# Exercise goal
In the records below, locate the line containing "### Manual Position Cleanup", then output that line and all later lines exactly, through the last one.

____________________

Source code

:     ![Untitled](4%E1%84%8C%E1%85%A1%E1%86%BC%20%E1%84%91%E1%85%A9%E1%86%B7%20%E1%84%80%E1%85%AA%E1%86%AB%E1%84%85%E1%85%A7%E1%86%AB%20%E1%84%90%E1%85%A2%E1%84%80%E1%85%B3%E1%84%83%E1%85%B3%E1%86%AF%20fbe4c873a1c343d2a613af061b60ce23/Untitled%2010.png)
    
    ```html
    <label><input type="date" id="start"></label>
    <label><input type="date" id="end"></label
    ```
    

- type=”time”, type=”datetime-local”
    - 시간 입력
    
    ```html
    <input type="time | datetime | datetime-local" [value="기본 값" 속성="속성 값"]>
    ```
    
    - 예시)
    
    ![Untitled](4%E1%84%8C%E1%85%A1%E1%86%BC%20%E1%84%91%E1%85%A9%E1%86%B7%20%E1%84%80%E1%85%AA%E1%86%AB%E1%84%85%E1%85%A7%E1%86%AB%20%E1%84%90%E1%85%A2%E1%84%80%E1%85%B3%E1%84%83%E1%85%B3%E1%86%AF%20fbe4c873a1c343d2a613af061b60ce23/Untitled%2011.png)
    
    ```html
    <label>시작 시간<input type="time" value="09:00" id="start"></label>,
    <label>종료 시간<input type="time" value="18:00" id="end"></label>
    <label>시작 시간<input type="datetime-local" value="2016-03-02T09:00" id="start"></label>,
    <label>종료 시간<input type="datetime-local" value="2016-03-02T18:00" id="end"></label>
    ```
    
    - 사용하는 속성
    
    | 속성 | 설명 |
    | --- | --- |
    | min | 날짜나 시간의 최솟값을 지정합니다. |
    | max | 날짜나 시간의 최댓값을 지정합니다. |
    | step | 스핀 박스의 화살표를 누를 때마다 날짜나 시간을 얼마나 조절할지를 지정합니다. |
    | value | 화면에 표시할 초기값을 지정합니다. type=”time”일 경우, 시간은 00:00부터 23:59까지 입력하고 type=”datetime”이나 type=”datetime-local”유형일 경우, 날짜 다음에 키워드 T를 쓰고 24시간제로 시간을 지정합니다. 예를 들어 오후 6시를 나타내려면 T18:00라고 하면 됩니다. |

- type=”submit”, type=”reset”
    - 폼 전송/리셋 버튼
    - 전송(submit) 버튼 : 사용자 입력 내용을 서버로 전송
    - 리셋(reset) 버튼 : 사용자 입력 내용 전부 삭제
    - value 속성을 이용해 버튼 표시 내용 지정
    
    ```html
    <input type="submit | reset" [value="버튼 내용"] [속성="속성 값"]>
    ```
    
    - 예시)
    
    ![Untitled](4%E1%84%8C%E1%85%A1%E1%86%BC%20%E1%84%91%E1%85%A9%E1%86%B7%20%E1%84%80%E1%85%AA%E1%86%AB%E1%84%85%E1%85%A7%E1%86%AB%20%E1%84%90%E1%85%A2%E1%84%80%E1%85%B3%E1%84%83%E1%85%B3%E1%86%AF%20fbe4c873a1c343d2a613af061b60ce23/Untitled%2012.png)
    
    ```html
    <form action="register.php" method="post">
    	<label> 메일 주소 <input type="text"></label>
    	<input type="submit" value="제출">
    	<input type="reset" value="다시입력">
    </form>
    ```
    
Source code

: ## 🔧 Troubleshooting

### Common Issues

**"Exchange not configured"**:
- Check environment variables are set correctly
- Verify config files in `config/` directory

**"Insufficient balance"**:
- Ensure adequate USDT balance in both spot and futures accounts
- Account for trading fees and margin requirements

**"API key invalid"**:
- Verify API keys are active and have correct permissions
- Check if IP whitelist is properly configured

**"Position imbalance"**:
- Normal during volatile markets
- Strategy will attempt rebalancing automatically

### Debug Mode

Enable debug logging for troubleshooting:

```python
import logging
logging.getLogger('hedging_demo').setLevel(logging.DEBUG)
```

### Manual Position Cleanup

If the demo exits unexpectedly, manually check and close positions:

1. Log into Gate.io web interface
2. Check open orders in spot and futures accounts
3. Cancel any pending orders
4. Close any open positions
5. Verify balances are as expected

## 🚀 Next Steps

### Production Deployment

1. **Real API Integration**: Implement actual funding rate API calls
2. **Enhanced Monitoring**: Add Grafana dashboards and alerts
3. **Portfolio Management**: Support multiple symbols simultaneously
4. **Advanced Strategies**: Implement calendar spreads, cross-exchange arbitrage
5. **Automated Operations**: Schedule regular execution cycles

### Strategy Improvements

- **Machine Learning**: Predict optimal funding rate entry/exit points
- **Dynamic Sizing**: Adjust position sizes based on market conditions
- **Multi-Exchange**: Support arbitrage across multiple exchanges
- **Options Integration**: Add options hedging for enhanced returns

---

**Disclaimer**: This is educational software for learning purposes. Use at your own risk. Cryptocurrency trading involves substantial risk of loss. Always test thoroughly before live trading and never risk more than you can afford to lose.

____________________

# Result of the task
### Manual Position Cleanup

If the demo exits unexpectedly, manually check and close positions:

1. Log into Gate.io web interface
2. Check open orders in spot and futures accounts
3. Cancel any pending orders
4. Close any open positions
5. Verify balances are as expected

## 🚀 Next Steps

### Production Deployment

1. **Real API Integration**: Implement actual funding rate API calls
2. **Enhanced Monitoring**: Add Grafana dashboards and alerts
3. **Portfolio Management**: Support multiple symbols simultaneously
4. **Advanced Strategies**: Implement calendar spreads, cross-exchange arbitrage
5. **Automated Operations**: Schedule regular execution cycles

### Strategy Improvements

- **Machine Learning**: Predict optimal funding rate entry/exit points
- **Dynamic Sizing**: Adjust position sizes based on market conditions
- **Multi-Exchange**: Support arbitrage across multiple exchanges
- **Options Integration**: Add options hedging for enhanced returns

---

**Disclaimer**: This is educational software for learning purposes. Use at your own risk. Cryptocurrency trading involves substantial risk of loss. Always test thoroughly before live trading and never risk more than you can afford to lose.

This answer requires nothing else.